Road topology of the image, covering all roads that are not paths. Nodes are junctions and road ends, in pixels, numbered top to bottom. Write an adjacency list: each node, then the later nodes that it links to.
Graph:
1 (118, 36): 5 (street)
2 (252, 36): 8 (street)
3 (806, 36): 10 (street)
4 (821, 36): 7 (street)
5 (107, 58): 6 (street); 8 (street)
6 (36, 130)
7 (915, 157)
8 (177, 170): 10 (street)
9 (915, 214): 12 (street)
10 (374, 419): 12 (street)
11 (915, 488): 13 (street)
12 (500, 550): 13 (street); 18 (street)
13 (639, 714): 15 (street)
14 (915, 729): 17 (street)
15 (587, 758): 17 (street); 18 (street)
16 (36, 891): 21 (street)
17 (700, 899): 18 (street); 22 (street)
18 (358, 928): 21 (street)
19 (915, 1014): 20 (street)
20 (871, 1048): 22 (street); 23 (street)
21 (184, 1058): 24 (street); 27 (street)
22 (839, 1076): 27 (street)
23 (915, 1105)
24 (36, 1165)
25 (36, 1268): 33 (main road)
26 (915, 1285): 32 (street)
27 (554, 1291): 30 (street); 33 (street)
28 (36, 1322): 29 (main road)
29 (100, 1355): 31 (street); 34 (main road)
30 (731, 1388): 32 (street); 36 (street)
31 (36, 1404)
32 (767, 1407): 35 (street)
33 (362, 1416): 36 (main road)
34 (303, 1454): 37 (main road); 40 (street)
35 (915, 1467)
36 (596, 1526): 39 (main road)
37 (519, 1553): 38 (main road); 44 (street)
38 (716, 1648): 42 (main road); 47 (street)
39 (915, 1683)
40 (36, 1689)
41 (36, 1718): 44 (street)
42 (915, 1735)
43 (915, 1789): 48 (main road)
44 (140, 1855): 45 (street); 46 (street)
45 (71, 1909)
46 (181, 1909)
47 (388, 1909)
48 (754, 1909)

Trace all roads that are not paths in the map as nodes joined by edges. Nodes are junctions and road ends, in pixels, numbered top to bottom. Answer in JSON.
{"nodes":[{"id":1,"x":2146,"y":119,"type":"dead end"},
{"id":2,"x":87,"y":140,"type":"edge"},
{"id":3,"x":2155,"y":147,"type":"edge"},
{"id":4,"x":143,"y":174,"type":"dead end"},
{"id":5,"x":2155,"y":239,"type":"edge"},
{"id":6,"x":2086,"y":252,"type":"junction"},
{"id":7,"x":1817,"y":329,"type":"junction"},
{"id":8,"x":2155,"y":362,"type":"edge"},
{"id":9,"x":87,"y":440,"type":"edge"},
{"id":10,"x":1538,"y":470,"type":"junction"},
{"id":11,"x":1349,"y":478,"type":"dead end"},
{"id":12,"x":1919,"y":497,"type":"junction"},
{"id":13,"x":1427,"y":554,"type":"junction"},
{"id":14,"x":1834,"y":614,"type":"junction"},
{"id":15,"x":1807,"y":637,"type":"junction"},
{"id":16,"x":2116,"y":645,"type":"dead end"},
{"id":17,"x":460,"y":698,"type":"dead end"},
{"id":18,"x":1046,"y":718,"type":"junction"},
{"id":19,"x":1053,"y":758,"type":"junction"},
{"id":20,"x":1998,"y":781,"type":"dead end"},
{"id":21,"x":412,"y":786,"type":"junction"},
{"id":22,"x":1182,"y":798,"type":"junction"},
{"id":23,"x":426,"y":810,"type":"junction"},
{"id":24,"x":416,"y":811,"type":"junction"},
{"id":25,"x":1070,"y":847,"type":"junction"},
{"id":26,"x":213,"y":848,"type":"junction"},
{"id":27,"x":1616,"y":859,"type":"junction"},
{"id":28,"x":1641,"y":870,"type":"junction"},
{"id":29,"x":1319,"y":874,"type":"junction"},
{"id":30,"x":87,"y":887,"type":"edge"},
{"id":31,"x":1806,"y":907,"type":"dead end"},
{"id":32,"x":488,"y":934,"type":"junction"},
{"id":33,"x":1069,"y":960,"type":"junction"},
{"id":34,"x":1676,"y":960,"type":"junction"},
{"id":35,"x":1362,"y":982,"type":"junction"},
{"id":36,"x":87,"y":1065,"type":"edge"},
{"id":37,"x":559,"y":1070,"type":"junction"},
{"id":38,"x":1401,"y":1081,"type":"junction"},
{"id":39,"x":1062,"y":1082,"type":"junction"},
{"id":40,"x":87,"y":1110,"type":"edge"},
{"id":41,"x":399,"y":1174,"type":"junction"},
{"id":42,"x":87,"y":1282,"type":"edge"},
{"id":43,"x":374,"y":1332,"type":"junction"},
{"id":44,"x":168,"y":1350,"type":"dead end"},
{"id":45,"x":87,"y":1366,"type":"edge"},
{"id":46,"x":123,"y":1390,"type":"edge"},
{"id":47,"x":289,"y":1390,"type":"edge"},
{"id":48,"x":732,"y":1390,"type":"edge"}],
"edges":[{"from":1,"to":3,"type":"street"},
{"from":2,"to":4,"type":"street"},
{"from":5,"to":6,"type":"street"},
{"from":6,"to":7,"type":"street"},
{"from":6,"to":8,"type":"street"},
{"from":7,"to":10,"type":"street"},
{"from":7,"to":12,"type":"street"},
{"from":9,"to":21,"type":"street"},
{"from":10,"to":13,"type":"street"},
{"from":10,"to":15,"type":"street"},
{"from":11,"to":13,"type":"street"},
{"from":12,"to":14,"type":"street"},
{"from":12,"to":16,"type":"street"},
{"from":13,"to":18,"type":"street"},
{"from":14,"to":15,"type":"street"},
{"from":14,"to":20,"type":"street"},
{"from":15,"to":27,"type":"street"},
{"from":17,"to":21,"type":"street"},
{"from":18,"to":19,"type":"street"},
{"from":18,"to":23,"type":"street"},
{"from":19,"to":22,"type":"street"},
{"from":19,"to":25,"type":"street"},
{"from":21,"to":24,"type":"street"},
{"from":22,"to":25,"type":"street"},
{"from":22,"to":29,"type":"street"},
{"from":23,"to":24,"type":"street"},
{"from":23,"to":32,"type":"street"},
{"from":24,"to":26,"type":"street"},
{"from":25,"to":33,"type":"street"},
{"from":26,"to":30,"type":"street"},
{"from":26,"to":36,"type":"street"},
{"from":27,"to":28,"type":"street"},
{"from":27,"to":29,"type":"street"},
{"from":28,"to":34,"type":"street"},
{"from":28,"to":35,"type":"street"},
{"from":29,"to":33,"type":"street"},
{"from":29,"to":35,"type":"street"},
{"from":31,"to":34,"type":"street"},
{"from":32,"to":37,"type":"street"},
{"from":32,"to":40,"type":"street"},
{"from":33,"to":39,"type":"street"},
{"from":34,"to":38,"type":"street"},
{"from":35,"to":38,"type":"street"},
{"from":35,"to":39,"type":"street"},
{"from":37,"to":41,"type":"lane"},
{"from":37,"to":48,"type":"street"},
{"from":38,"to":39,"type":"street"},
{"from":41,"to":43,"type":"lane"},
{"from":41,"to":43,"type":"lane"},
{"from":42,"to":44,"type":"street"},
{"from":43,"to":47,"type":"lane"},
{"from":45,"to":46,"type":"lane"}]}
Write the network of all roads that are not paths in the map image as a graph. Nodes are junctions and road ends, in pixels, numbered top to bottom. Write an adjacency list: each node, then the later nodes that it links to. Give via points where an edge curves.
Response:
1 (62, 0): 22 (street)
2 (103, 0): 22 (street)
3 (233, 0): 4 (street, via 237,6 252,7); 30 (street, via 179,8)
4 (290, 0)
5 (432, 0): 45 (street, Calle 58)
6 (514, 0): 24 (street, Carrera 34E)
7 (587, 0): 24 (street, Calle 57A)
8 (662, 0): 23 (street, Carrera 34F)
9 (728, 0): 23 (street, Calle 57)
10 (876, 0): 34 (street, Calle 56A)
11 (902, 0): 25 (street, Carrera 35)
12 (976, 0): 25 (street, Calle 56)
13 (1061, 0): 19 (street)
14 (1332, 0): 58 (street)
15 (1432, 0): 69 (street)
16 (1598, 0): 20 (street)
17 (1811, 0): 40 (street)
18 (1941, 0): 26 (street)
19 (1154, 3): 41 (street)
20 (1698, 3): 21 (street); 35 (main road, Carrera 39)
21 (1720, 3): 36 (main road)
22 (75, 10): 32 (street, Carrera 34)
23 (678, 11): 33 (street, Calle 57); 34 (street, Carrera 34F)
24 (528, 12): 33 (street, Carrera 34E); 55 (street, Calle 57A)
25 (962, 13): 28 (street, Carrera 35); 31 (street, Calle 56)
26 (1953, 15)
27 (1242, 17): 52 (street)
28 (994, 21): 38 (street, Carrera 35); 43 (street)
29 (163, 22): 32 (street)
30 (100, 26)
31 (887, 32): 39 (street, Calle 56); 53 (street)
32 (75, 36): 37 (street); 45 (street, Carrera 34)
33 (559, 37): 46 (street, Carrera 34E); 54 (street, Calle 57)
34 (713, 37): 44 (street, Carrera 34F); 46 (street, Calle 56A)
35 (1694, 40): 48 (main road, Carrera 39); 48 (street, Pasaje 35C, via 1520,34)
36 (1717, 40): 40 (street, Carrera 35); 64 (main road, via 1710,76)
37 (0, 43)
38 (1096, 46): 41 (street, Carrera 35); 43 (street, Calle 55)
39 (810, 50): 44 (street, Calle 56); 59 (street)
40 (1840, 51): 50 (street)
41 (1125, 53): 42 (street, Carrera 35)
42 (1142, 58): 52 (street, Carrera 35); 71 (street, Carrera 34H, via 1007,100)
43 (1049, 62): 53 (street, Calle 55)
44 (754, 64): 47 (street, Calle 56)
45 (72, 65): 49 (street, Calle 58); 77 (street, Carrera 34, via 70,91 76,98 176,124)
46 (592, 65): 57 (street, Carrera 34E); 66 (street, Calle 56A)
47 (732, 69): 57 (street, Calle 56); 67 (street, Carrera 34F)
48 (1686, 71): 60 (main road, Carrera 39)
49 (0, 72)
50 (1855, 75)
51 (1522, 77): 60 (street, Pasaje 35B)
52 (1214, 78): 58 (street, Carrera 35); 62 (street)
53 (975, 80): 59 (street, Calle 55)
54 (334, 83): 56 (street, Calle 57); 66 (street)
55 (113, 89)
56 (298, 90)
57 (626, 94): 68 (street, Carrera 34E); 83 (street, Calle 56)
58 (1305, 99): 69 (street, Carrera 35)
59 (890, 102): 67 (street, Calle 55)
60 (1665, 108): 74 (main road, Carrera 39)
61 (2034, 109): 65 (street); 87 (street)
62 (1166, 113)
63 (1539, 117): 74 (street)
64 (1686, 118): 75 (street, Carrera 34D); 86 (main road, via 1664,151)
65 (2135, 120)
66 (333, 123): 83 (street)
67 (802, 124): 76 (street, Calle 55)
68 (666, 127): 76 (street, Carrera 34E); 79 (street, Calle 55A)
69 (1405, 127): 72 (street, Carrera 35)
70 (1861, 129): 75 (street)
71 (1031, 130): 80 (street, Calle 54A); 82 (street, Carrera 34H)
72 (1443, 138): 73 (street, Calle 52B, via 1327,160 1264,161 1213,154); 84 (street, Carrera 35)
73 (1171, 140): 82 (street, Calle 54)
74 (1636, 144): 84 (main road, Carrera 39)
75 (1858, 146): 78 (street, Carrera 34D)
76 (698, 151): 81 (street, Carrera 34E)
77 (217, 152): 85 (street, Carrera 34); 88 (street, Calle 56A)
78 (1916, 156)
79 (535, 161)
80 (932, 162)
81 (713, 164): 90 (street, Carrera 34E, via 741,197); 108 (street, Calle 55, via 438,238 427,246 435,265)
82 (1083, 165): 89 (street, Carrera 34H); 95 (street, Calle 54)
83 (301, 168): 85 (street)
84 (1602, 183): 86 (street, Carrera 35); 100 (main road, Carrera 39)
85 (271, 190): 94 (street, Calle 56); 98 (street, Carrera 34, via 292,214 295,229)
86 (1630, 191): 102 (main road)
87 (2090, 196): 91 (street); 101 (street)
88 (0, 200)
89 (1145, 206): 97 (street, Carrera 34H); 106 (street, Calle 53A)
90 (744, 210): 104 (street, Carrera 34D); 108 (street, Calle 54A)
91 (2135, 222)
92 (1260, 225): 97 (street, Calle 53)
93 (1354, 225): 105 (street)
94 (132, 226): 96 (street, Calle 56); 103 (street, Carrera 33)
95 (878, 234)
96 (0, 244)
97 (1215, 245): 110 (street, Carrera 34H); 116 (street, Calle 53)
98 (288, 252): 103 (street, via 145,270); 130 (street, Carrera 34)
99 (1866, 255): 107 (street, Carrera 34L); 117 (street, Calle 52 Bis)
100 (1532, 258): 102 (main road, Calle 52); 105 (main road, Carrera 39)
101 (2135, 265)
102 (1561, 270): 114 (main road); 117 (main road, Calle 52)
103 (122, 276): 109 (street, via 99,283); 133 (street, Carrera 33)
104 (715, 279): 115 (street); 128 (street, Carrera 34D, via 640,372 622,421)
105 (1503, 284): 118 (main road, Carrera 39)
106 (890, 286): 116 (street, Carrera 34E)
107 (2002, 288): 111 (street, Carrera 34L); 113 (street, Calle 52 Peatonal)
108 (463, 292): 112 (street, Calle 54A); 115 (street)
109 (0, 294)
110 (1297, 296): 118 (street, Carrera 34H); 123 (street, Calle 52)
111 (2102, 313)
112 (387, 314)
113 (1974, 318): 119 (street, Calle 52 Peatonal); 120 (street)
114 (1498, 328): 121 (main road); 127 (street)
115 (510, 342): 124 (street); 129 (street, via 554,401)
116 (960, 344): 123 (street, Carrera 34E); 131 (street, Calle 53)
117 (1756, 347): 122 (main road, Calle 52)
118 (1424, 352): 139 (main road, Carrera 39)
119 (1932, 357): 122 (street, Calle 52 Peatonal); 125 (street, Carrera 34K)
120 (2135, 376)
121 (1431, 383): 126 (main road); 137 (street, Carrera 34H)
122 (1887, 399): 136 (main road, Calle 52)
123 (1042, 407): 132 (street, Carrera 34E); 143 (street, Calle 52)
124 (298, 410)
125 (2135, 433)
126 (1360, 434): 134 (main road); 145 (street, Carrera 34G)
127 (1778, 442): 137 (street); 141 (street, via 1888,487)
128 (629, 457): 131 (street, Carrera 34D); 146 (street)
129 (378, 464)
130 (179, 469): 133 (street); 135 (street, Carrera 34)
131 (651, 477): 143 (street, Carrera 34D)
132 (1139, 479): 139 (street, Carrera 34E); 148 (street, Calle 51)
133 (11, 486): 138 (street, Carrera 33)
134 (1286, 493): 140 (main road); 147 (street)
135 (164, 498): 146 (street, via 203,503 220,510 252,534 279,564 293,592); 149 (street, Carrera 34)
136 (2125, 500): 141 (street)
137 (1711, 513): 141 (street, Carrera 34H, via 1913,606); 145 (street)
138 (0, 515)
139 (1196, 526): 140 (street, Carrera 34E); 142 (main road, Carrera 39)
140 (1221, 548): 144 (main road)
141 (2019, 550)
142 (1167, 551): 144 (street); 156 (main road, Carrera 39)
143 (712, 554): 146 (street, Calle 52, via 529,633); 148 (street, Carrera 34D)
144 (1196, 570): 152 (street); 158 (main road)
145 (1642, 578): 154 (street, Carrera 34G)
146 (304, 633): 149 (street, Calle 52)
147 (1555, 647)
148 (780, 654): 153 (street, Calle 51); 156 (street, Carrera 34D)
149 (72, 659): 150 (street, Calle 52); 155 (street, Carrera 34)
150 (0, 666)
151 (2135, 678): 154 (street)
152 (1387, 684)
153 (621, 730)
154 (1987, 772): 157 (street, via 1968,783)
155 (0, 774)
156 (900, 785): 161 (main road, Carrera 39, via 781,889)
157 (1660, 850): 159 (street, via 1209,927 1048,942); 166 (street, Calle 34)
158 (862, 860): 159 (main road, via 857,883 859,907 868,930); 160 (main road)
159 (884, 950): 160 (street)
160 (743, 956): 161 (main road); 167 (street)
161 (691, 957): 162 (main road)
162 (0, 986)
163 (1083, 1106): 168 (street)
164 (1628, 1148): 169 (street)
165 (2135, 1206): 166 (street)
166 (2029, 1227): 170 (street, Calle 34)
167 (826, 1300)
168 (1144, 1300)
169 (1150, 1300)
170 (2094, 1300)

________________________

▸ What you have to do:
In the records, which lines use the word "image"? Report them.

▸ Expected answer:
Road topology of the image, covering all roads that are not paths. Nodes are junctions and road ends, in pixels, numbered top to bottom. Write an adjacency list: each node, then the later nodes that it links to.
Write the network of all roads that are not paths in the map image as a graph. Nodes are junctions and road ends, in pixels, numbered top to bottom. Write an adjacency list: each node, then the later nodes that it links to. Give via points where an edge curves.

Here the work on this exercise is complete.